This is the second in a series of posts by Yasmin, a pregnant feminist who is sharing her experiences of pregnancy with us, in the hope that she is not alone in her thinking!
When I have told many older women in their 40s and older that I am not finding out the baby’s gender, they are generally congratulatory. Indeed, a few of my pregnant friends are also choosing the surprise option. However, many also seem totally bemused that I am prepared to forgo buying everything in either pink or blue before it arrives. How will you be able to properly prepare for it?!
For me, the early discovery of a baby’s gender and the commercialization of the whole pregnancy process are, in some ways, linked. Most people on discovering their baby’s gender, like it or not, use this as an opportunity to begin storing up their nursery (if they are fortunate enough to have one) with gender “appropriate” toys and clothing. I in no way want to suggest that the sexist gender stereotyping products we have today are only a new phenomena; this is clearly not true. I do, however, believe it is much more pervasive than when I was growing up in the 1980s and ’90s.
Pregnancy is now a multi-billion pound industry. It increasingly pressurises women, at a time that they are arguably at their most vulnerable, to become the ultimate consumers. There are a wealth of reading materials, diets, clothes, classes, apps, you name it, that a pregnant woman can spend her time and, crucially, her money on. This is before we even begin to talk about nappy types, prams, cots, baby monitors… and the list goes on. The Baby Centre app for expectant mothers constantly reminds me that I should ‘pamper’ myself by taking time to have a pedicure or facial or to visit the hairdressers.
The underlying message here is that even at this time, you can still look your ‘best’. More importantly, in order to do so, regular worship at the altar of these bastions of the beauty industry is a necessity. This is not to say that I think quality time for yourself is something that can be scoffed at. My concern is that it is often framed within a capitalist consumerist context. “Well-being”, as pregnant women, is something we purchase at the beauty salon or from “sexy”, “trendy” maternity wear outlets.

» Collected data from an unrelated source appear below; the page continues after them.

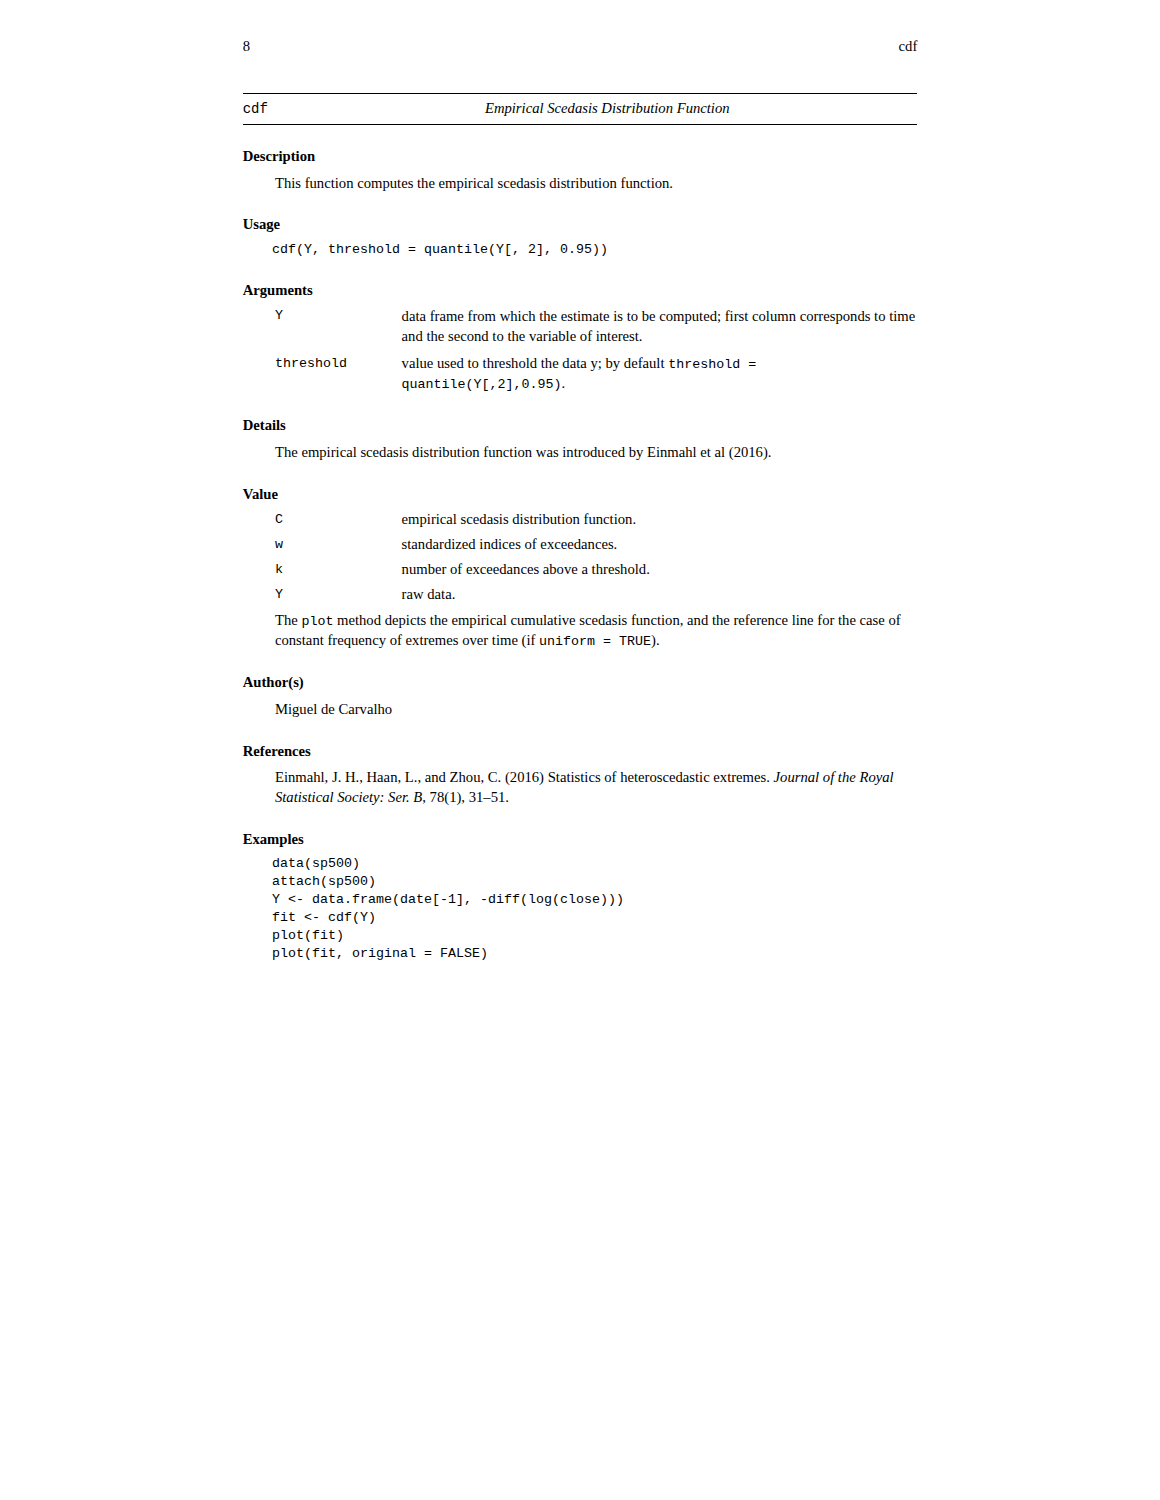8 cdf
cdf Empirical Scedasis Distribution Function
Description
This function computes the empirical scedasis distribution function.
Usage
cdf(Y, threshold = quantile(Y[, 2], 0.95))
Arguments
Y
data frame from which the estimate is to be computed; first column corresponds to time and the second to the variable of interest.
threshold
value used to threshold the data y; by default threshold = quantile(Y[,2],0.95).
Details
The empirical scedasis distribution function was introduced by Einmahl et al (2016).
Value
C
empirical scedasis distribution function.
w
standardized indices of exceedances.
k
number of exceedances above a threshold.
Y
raw data.
The plot method depicts the empirical cumulative scedasis function, and the reference line for the case of constant frequency of extremes over time (if uniform = TRUE).
Author(s)
Miguel de Carvalho
References
Einmahl, J. H., Haan, L., and Zhou, C. (2016) Statistics of heteroscedastic extremes. Journal of the Royal Statistical Society: Ser. B, 78(1), 31–51.
Examples
data(sp500)
attach(sp500)
Y <- data.frame(date[-1], -diff(log(close)))
fit <- cdf(Y)
plot(fit)
plot(fit, original = FALSE)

It’s therefore unsurprising that when, as a feminist, I state that many of my new born’s clothes will be second-hand, this is greeted with incredulity: how can I not want the best for it? My feminist principles force me to recognise that, by virtue of being a western consumer, I play an important role in a global market place. A market place that allows sweatshops to exist. Places which, as we know, primarily employ cheap female labour and in some cases child labour, where people are forced to work under inhumane conditions. I do not get it right all the time, but I do try, and this effort in itself is frowned upon as a marker of how I am unwilling to give the “best that money can buy” to my child. I am invariably met with a glib dismissal of my way of thinking, the “do gooder” in me is talked of as something that will necessarily be compromised when the baby arrives.
This increasing emphasis on the material as a means to cope with the difficulties and emotional roller coaster that is pregnancy only serves to further undermine women. If you don’t feel and look great, then really who else do you have to blame when there is a wealth of consumer options available to you?